DATASET RECORDS START

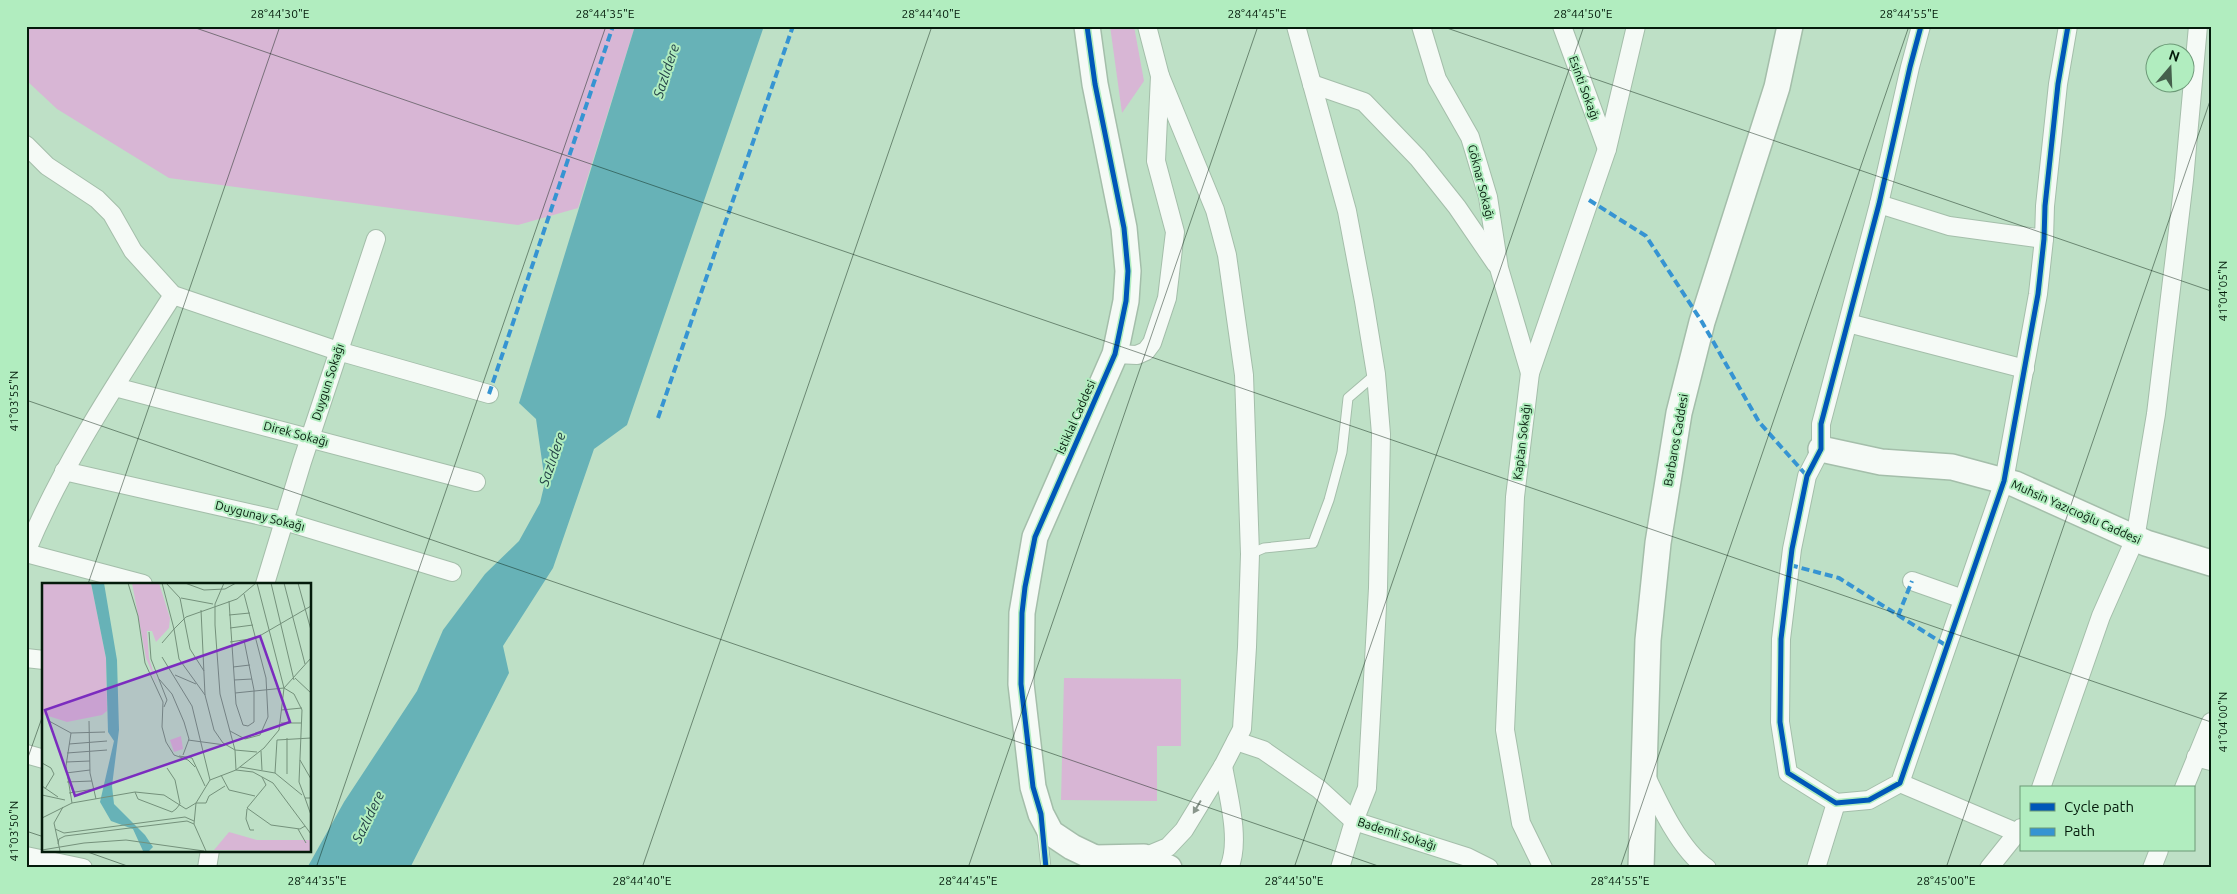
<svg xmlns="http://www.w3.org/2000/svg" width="2237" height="894" viewBox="0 0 2237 894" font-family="Ubuntu,sans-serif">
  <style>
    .green { fill: #d8b6d5 }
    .water { fill: #67b2b7 }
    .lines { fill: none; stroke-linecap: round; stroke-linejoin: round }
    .lane-casing { stroke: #a4beaa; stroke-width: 11 }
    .street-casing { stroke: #a4beaa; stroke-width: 20 }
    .secondary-casing { stroke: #a4beaa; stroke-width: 28 }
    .lane { stroke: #f5faf6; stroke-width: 9 }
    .street { stroke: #f5faf6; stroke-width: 18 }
    .secondary { stroke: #f5faf6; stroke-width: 25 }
    .quiet { stroke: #3694d2; stroke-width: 4; stroke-dasharray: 8 4; stroke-linecap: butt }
    .cycleway-casing { stroke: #b1edbf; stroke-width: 8 }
    .cycleway { stroke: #0057b8; stroke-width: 5 }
    .oneway { fill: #89968c }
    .ticks { fill: none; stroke: #041b0b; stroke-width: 1; stroke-opacity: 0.45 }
    .labels { text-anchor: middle; stroke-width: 4; stroke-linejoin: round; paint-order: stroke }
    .street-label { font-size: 12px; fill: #041b0b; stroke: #b1edbf }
    .water-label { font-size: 14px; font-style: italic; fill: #244147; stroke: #b1edbf }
    .inset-road { fill: none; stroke: #74917b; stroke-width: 1 }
    .view { fill: #7b2cbf; fill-opacity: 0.15; stroke: #7b2cbf; stroke-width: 2.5 }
    .inset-edge { fill: none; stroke: #041b0b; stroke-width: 2.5 }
    .neatline { fill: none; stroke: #041b0b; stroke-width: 2 }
    .ticks-label { font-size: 12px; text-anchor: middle; fill: #041b0b }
  </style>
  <rect width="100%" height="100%" fill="#bee0c6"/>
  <g class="green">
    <polygon points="26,26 635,26 578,208 518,225 169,178 57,109 26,80"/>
    <polygon points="1110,26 1134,26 1144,81 1122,113"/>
    <polygon points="1064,678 1181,679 1181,746 1157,746 1157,801 1061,800"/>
  </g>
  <polygon class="water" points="635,26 764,26 627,425 594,449 553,568 503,646 509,673 410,868 307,868 344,802 417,691 443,630 485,574 519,541 540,503 545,482 536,419 519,403"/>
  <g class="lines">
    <defs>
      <g id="lane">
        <polyline points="1250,554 1264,548 1313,543 1329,500 1342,452 1348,398 1376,374"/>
        <polyline points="1042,832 1046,868"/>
      </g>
      <g id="street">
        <polyline points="1296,26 1347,211 1364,301 1376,374 1381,434 1378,588 1367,788 1354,821 1340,868"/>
        <polyline points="1421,26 1437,79 1470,137 1488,197 1499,268 1530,373"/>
        <polyline points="1562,26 1607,149"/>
        <polyline points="1921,26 1910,67 1879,204 1821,424 1821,449 1807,476 1792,549 1781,639 1780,722 1788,773 1836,803 1869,800 1900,783 2004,481 2038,294 2044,239 2045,206 2058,84 2068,26"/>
        <polyline points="1312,84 1364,102 1418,158 1457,207 1496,264"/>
        <polyline points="26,145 47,166 97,199 112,214 133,251 173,295 338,351 489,394"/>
        <polyline points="1879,204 1949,226 2044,239"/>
        <polyline points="1848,323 2025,369"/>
        <polyline points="1115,354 1137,355 1146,351 1152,343 1167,298 1175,232 1156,161 1160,76 1147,26"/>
        <polyline points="115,387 476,482"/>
        <polyline points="64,471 284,521 452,572"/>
        <path d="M26,552C64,460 120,378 173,295"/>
        <polyline points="26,553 143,584"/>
        <polyline points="1912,581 1963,599"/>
        <polyline points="265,584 302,462 376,239"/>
        <polyline points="26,658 44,660"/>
        <polyline points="1236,741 1263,750 1319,789 1354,821 1467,857 1489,868"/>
        <polyline points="26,754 44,759"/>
        <polyline points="2196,757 2211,761"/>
        <path d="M1223,766C1228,795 1241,841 1229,868"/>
        <path d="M1646,776C1659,804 1681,851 1707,868"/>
        <polyline points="1900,783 2018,833"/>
        <polyline points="2041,788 2101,616 2135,539 2156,414 2184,180 2198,26"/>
        <polyline points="2184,788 2211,722"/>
        <polyline points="26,856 83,868"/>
        <polyline points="1144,857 1168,847 1184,830 1223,766 1242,729 1247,647 1250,554 1244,375 1227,255 1215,210 1160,76"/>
        <polyline points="207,868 210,850"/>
        <polyline points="1543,868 1521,823 1505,730 1515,497 1530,373 1607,149 1636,26"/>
        <polyline points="1816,868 1836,803"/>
        <polyline points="1989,868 2021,828"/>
        <polyline points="2152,868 2159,850"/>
      </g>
      <g id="secondary">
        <polyline points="1087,26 1095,84 1124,228 1128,271 1126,301 1115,354 1035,537 1022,613 1021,684 1033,787 1041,814 1051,833 1072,847 1095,858 1105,868"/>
        <polyline points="1821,449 1881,462 1952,467 2015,484 2146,543 2211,563"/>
        <polyline points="1095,858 1144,857 1169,868"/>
        <polyline points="1641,868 1648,640 1658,543 1679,413 1702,322 1777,87 1790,26"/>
      </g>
    </defs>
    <use href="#lane" class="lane-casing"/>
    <use href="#street" class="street-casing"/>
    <use href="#secondary" class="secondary-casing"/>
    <use href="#lane" class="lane"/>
    <use href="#street" class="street"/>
    <use href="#secondary" class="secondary"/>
    <g class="quiet">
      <polyline points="1589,200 1646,236 1702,322 1759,422 1807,476"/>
      <polyline points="489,394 613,26"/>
      <polyline points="658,418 793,26"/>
      <polyline points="1790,565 1839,578 1947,646"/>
      <polyline points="1898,616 1912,581"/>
    </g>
    <defs>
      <g id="cycleway">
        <polyline points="1921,26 1910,67 1879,204 1821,424 1821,449 1807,476 1792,549 1781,639 1780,722 1788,773 1836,803 1869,800 1900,783 2004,481 2038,294 2044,239 2045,206 2058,84 2068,26"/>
        <polyline points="1046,868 1041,814 1033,787 1021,684 1022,613 1025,587 1035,537 1115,354 1126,301 1128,271 1124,228 1095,84 1087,26"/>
      </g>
    </defs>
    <use href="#cycleway" class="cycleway-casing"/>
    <use href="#cycleway" class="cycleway"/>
  </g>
  <defs><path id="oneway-solid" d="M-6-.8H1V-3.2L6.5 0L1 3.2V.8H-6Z" transform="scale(1.25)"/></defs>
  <use class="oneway" href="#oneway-solid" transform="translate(1197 807) rotate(121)"/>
  <path class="ticks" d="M190,26L2211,722M1441,26L2211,291M26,400L1384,868M88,584L280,26M26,763L44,712M26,831L44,837M82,850L133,868M316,868L606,26M642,868L932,26M968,868L1258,26M1294,868L1584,26M1620,868L1909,26M1946,868L2211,98"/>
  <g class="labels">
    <g class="street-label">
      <text transform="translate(1584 88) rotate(70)" y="4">Esinti Sokağı</text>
      <text transform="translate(1481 182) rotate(76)" y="4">Göknar Sokağı</text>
      <text transform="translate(328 382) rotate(-72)" y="4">Duygun Sokağı</text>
      <text transform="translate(1076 417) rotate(-66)" y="4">İstiklal Caddesi</text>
      <text transform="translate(296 434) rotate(15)" y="4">Direk Sokağı</text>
      <text transform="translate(1676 440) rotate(-80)" y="4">Barbaros Caddesi</text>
      <text transform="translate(1522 442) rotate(-83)" y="4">Kaptan Sokağı</text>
      <text transform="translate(2076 512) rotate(24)" y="4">Muhsin Yazıcıoğlu Caddesi</text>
      <text transform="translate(260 516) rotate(14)" y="4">Duygunay Sokağı</text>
      <text transform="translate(1397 834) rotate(18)" y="4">Bademli Sokağı</text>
    </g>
    <g class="water-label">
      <text transform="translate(666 71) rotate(-72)" y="5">Sazlıdere</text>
      <text transform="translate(552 459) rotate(-71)" y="5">Sazlıdere</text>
      <text transform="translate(368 817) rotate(-64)" y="5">Sazlıdere</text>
    </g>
  </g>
  <g transform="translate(42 583)">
    <rect width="269" height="269" fill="#bee0c6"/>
    <path d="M0,0H49L64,75L65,128L60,132L25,139L0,131ZM90,0H117L128,35L127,45L114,59L110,48H105L107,75L115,101L104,75ZM139,153L141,166L132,169L128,157ZM187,249L215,257H269V268L172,267Z" fill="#d8b6d5"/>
    <path d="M49,0H62L75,77L77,147L70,203L72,221L103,252L111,264L107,268H101L91,246L69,238L58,219L72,158L66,149L64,75Z" fill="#67b2b7"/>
    <path class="inset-road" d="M86,0L96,33L103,80L121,119L120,144L124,159L132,172L146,177L153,184M124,0L138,15L148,66L162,88M143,0L162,7L183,6L194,0M182,0L173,21V42L178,111L193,167L194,187L222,165L237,147L242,105M215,0L242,105M229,0L252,97M242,0L263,81M256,0L269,47M139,15L171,21M187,18L194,121L201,142L206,143L212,139V107L202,57M159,27L163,112L172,147L181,160L193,167L215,169M187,32L208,30M188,45L211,42M107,49L109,76L125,117L122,124M188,59L214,55L269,23M120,60L132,46L120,0M120,74L150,123L168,197M191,84L208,82M133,92L154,101M253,95L269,110M117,96L130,111L142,139L147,156L141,172M192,97L210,96M242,105L252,111L260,127L257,199L263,215M193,110L242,105L269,75M163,112L137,76L132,46L144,34L195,16L214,0M239,127L260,125M7,138L29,150L63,149M47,138L48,190L54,216M239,140H259M188,148L203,156L218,152L226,134L224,95L202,11M29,150L24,183L30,220M146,157L183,162M27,161L65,158M219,168L220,187M25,170L65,167M137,173L150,175L163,203M258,177L269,196M24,179L48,178M0,180L9,185L12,191L3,206M198,184L233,190L260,212M24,190L48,187M233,190L235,157L269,155M245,191V155M179,192L187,207L213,213M220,194L224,202L205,225L229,242L258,246L263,243M25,199L50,198M0,203L16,214M93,209L96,216L130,229L134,226L138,221L133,197L125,185M27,210L52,206M0,212L23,217M269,215H263L269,232M154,220H164L167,213L183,203M205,226L204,236L208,247H212M0,235L30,220L93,209L122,212L144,226L154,220M13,246L22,250L143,234L152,238M256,246L264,260M16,261L17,256L23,253L145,238L152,241M0,267L42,260L84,257L162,268M18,268L12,240L21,224M164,268L152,241L154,220L168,197L194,187L211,189L231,200L269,251"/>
    <path class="view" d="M218,53L248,139L33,213L3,127Z"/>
    <rect width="269" height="269" class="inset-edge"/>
  </g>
  <rect width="2237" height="894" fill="none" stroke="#b1edbf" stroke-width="55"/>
  <rect x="2020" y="786" width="175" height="65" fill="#b1edbf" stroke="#6c9977"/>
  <rect x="2030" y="803" width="25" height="8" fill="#0057b8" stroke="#6c9977"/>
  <text x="2064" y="812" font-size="15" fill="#041b0b">Cycle path</text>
  <rect x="2030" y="828" width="25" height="8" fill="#3694d2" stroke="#6c9977"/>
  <text x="2064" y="836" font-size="15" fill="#041b0b">Path</text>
  <g transform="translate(2170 68) rotate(19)"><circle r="24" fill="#b1edbf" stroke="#6c9977"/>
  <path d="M0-4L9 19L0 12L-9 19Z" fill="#45604c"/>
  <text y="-8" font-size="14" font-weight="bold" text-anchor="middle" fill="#041b0b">N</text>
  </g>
  <rect x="28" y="28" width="2182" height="838" class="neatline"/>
  <g class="ticks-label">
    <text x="280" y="18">28°44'30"E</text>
    <text x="605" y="18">28°44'35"E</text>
    <text x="931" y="18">28°44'40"E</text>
    <text x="1257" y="18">28°44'45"E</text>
    <text x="1583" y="18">28°44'50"E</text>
    <text x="1909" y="18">28°44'55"E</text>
    <text transform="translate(2223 291) rotate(-90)" y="4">41°04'05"N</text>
    <text transform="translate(14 401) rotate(-90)" y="4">41°03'55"N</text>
    <text transform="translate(2223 722) rotate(-90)" y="4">41°04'00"N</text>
    <text transform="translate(14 831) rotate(-90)" y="4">41°03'50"N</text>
    <text x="317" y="885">28°44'35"E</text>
    <text x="642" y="885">28°44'40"E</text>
    <text x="968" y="885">28°44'45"E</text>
    <text x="1294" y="885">28°44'50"E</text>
    <text x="1620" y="885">28°44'55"E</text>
    <text x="1946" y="885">28°45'00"E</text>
  </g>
</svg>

DATASET RECORDS END

WHAT THE TASK REQUIRES ::
Extract every line containing the string "lines" from the data above.

EXERCISE RESULT ::
    .lines { fill: none; stroke-linecap: round; stroke-linejoin: round }
  <g class="lines">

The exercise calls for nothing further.